Quando se fala em uma prova de 24 horas, é fácil imaginar o desgaste físico, a mente sendo testada e o corpo tentando encontrar energia onde quase não existe mais. Mas a pergunta que realmente importa é: como esses atletas conseguem se manter em movimento por tanto tempo? Um estudo publicado na Frontiers in Physiology analisou 18 corredores amadores em uma prova contínua de 24 horas na Escócia para entender, de forma muito prática, como eles se alimentavam antes e durante o evento e o que isso significava para o desempenho.

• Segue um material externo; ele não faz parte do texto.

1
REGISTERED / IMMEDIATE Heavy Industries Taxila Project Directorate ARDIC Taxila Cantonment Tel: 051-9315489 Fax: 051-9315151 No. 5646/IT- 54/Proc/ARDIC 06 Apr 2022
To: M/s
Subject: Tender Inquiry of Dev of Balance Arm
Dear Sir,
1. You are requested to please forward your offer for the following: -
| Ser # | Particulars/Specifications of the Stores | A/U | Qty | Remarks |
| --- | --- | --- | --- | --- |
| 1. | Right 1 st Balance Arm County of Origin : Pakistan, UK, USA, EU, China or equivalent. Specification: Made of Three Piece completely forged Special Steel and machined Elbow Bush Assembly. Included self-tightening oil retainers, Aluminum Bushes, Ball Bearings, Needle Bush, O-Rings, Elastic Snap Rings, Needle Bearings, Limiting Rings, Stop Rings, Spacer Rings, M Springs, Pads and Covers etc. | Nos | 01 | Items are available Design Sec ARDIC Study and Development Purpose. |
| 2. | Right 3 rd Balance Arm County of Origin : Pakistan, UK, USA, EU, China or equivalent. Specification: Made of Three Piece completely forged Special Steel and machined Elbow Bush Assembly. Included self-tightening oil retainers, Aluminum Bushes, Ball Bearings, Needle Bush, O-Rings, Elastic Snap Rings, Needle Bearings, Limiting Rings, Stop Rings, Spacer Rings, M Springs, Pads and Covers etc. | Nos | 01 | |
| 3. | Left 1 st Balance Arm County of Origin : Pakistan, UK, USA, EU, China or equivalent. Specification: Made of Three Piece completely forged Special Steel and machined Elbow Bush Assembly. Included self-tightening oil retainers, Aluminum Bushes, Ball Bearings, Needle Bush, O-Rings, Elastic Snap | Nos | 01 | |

Os resultados revelaram um padrão que se repete nas ultramaratonas: esses atletas consomem menos carboidrato do que o ideal, tanto nos dias que antecedem a prova quanto durante o próprio evento. Nas 48 horas anteriores, a ingestão média foi de cerca de 4 g por quilo por dia de carboidratos, abaixo do recomendado para maximizar estoques de glicogênio. Já durante a corrida, o consumo ficou em torno de 33 gramas por hora, valor também inferior às diretrizes atuais, que sugerem quantidades maiores e o uso de carboidratos de múltiplos transportadores para facilitar a absorção e reduzir desconfortos.

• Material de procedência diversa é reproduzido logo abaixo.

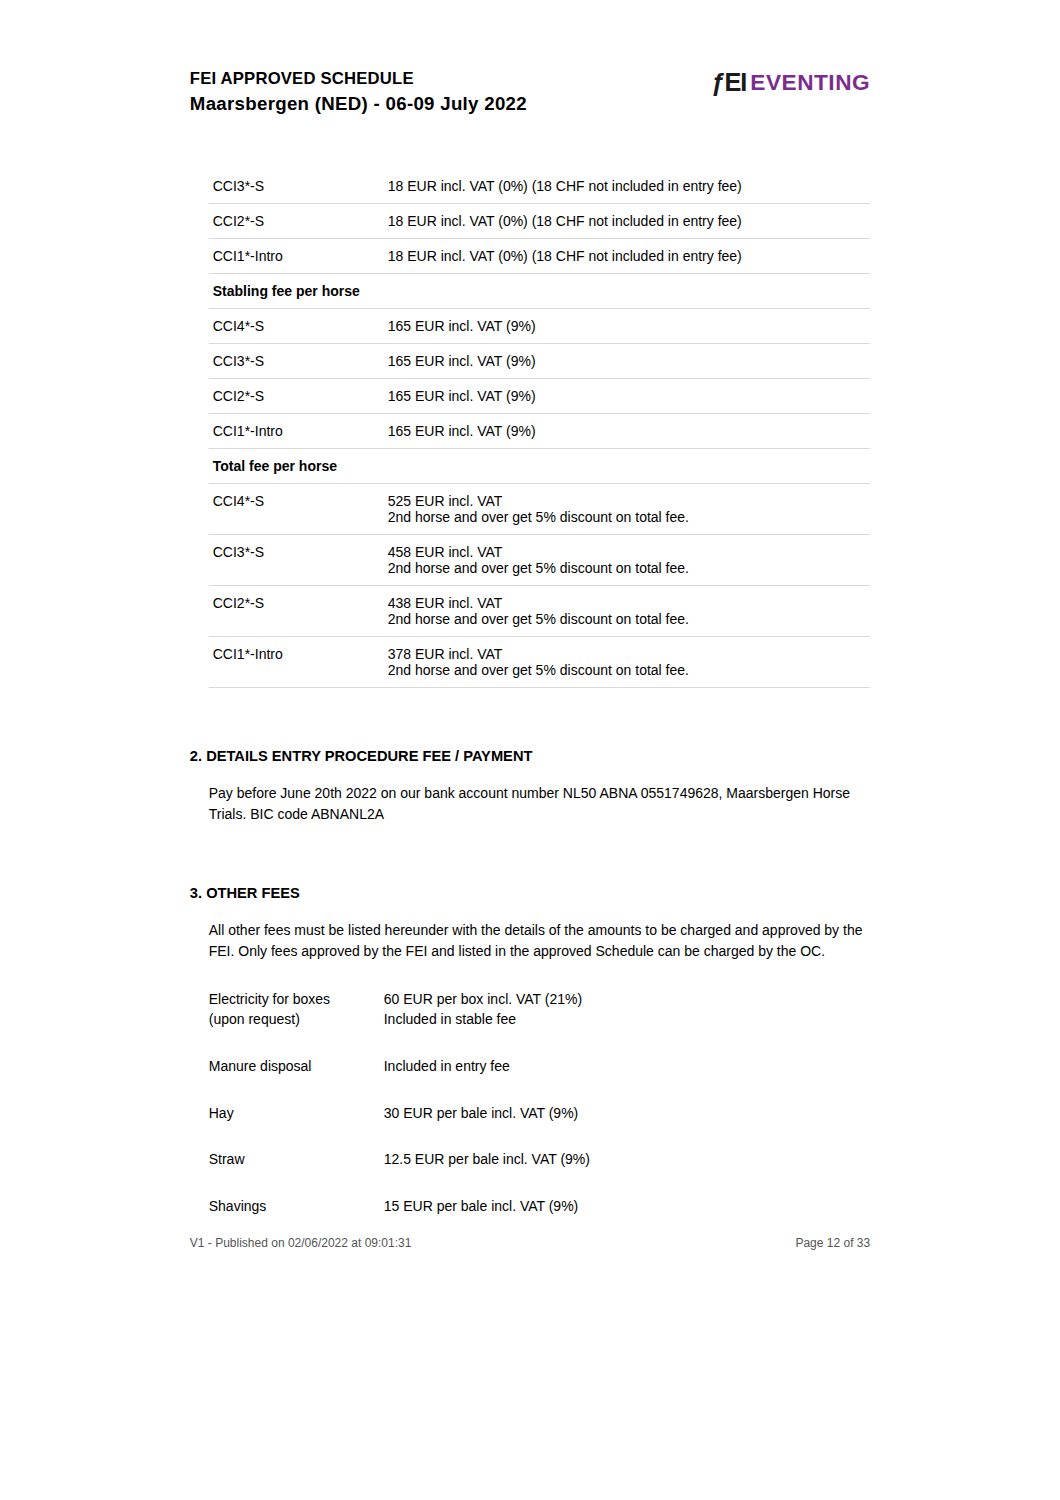FEI APPROVED SCHEDULE
Maarsbergen (NED) - 06-09 July 2022
 ƒ EI EVENTING
| CCI3*-S | 18 EUR incl. VAT (0%) (18 CHF not included in entry fee) |
| CCI2*-S | 18 EUR incl. VAT (0%) (18 CHF not included in entry fee) |
| CCI1*-Intro | 18 EUR incl. VAT (0%) (18 CHF not included in entry fee) |
| Stabling fee per horse |
| CCI4*-S | 165 EUR incl. VAT (9%) |
| CCI3*-S | 165 EUR incl. VAT (9%) |
| CCI2*-S | 165 EUR incl. VAT (9%) |
| CCI1*-Intro | 165 EUR incl. VAT (9%) |
| Total fee per horse |
| CCI4*-S | 525 EUR incl. VAT 2nd horse and over get 5% discount on total fee. |
| CCI3*-S | 458 EUR incl. VAT 2nd horse and over get 5% discount on total fee. |
| CCI2*-S | 438 EUR incl. VAT 2nd horse and over get 5% discount on total fee. |
| CCI1*-Intro | 378 EUR incl. VAT 2nd horse and over get 5% discount on total fee. |
2. DETAILS ENTRY PROCEDURE FEE / PAYMENT
Pay before June 20th 2022 on our bank account number NL50 ABNA 0551749628, Maarsbergen Horse Trials. BIC code ABNANL2A
3. OTHER FEES
All other fees must be listed hereunder with the details of the amounts to be charged and approved by the FEI. Only fees approved by the FEI and listed in the approved Schedule can be charged by the OC.
Electricity for boxes
(upon request)
60 EUR per box incl. VAT (21%)
Included in stable fee
Manure disposal
Included in entry fee
Hay
30 EUR per bale incl. VAT (9%)
Straw
12.5 EUR per bale incl. VAT (9%)
Shavings
15 EUR per bale incl. VAT (9%)
V1 - Published on 02/06/2022 at 09:01:31
Page 12 of 33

Mesmo com essa ingestão insuficiente, um dado importante chamou atenção. Atletas que consumiram mais carboidrato antes da prova e nas horas que antecederam a largada percorreram distâncias maiores. Isso reforça o papel decisivo da preparação nutricional, mostrando que o desempenho não depende só do que acontece durante a corrida, mas também do quanto o atleta chega carregado energeticamente para o início do esforço. Embora a ingestão durante a prova também tenha mostrado uma tendência positiva, ela permaneceu muito abaixo do ideal, em parte pela dificuldade prática de comer em movimento e pelos sintomas gastrointestinais que surgem ao longo das horas.
Náuseas, perda de apetite, estômago cheio e desconforto foram relatados com frequência. Esses sintomas dificultam a ingestão contínua de carboidratos e acabam sendo um dos grandes responsáveis pela distância entre o que os atletas deveriam consumir e o que realmente conseguem ingerir. O estudo destaca que treinar o trato gastrointestinal é tão importante quanto treinar o próprio corpo. Acostumar-se à ingestão frequente de carboidratos é uma habilidade que precisa ser desenvolvida nos treinos longos, e não improvisada no dia da prova.

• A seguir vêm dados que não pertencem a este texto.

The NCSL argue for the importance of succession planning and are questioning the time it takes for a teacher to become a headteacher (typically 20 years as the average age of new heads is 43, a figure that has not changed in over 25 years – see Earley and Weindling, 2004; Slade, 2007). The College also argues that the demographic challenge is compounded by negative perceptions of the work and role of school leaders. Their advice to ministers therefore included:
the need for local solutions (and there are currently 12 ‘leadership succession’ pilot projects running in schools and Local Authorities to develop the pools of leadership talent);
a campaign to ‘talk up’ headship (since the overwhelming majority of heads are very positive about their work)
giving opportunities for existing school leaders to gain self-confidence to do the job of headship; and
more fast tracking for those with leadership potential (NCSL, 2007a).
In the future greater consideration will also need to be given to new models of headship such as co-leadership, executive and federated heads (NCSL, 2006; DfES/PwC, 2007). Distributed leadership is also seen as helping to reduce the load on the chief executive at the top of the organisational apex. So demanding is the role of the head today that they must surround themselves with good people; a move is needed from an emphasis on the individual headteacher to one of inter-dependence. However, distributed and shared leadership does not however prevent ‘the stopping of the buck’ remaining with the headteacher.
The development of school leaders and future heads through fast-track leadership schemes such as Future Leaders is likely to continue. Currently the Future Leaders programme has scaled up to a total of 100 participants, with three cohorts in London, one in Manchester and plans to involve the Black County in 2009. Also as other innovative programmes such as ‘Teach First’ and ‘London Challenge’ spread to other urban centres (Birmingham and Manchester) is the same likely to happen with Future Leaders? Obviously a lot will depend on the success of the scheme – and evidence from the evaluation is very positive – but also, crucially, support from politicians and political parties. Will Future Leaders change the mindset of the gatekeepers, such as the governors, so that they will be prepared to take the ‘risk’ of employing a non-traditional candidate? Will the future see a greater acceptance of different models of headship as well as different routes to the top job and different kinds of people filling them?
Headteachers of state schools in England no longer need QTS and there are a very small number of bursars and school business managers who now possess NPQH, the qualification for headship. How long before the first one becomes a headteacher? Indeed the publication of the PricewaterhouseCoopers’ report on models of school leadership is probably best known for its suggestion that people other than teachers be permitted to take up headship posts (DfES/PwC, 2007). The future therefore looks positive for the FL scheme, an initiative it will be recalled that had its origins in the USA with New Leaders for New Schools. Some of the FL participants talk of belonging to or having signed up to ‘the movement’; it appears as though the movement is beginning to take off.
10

No fim, os autores reforçam que existe uma lacuna significativa entre as recomendações nutricionais e a prática real dos atletas de ultra-endurance. Melhorar estratégias de educação nutricional, ajustar escolhas de alimentos e treinar o intestino para tolerar maior ingestão podem ser passos fundamentais para que corredores consigam consumir mais carboidratos e, potencialmente, melhorar seu desempenho. Para quem encara horas e horas de movimento contínuo, a nutrição não é detalhe. É uma das poucas coisas que realmente sustenta o corpo quando o limite chega perto.